Researchers also collected information on patients and partners, such as gender, age, time since diagnosis, and patient treatment. Healthy controls (62 individuals) were recruited in the same geographical area and time frame as the study. 

Following a statistical analysis of the scores from the WHOQoL-BREF questionnaire, the overall QoL measure of sarcoidosis patients was significantly lower than in healthy controls — 6.0 in patients versus 8.7 in controls. The lower this score, the lower the person’s quality of life. This was true for all physical, psychological, social, and environment questionnaire subsections (domains).

FAS (fatigue) scores were significantly higher in patients (score of 30.1) than in controls (15.6), as was the CFQ total score (cognitive failure) — 43.0 in patients compared to 31.3 in healthy individuals, indicating that sarcoidosis patients have increased fatigue and cognitive failure compared to controls. 

Partners of sarcoidosis patients also had a reduced overall QoL score (8.2), although not as low as patients. Consistently, FAS scores (17.5) and CFQ scores (24.9) were higher in partners, but not as high as in patients.

Interestingly, none of these nonspecific symptoms in patients, or even their overall QoL scores, were associated with the QoL scores of partners. However, researchers did identify a lower QoL in partners in the psychological and social domains.

All of these non-specific symptoms, except perceived social support, had a negative impact on various aspects of the QoL of the sarcoidosis patients. This underlines the importance of determining all non-specific symptoms in sarcoidosis patients.

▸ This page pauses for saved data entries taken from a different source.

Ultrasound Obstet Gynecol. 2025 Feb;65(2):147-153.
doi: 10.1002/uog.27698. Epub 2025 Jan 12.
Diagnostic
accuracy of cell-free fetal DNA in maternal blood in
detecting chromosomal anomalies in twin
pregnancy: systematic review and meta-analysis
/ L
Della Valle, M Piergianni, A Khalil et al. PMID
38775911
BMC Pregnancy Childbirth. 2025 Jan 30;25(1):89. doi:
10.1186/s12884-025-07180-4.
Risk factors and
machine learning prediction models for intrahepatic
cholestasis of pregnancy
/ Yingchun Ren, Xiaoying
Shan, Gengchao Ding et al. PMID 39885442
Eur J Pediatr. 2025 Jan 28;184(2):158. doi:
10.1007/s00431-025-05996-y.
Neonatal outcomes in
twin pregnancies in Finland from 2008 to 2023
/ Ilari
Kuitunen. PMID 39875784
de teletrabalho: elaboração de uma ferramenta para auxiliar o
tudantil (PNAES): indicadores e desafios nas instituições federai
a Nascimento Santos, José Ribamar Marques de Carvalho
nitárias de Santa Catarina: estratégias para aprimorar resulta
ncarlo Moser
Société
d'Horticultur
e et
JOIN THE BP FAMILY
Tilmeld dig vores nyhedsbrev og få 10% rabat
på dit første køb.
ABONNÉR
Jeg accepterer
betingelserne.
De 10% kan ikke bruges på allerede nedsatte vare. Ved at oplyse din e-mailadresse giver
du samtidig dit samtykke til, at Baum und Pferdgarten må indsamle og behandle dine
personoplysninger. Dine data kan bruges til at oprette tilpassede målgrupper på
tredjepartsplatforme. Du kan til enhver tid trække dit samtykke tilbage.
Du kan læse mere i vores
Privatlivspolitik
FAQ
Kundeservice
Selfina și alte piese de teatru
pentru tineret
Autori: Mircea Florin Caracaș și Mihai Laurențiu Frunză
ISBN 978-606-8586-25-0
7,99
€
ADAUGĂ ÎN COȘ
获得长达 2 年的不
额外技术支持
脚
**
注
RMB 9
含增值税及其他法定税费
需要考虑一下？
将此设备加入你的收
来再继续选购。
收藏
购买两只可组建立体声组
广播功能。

In patients, fatigue and depression primarily influenced overall QoL scores.

Looking at each domain, fatigue, SFN-associated symptoms, depression, and cognitive failure affected physical health QoL. Regarding psychological health QoL, fatigue, anxiety, and depressive symptoms affected this parameter negatively, while perceived social support had a positive association with psychological health QoL.

The QoL of social relationships was negatively affected by anxiety, while perceived social support was positively associated. SFN-associated symptoms and depression were negatively associated with environment QoL. 

Taken together, the results show that couples living with sarcoidosis have an overall lower QoL compared to healthy people.

“The QoL of partners of sarcoidosis patients was reduced, although to a lesser extent than that of the patients. Although the nonspecific symptoms and perceived social support were related to the patients’ QoL, this was not the case for the partners,” the researchers said.

Overall, the team suggested that “in the management of sarcoidosis, it is important to focus not only on the patients but also on their partners,” and emphasized that “further studies are needed to investigate whether offering psychosocial support at the outpatient clinic for sarcoidosis patients, as well as their partners, would lead to better coping strategies and improve QoL for both of them.”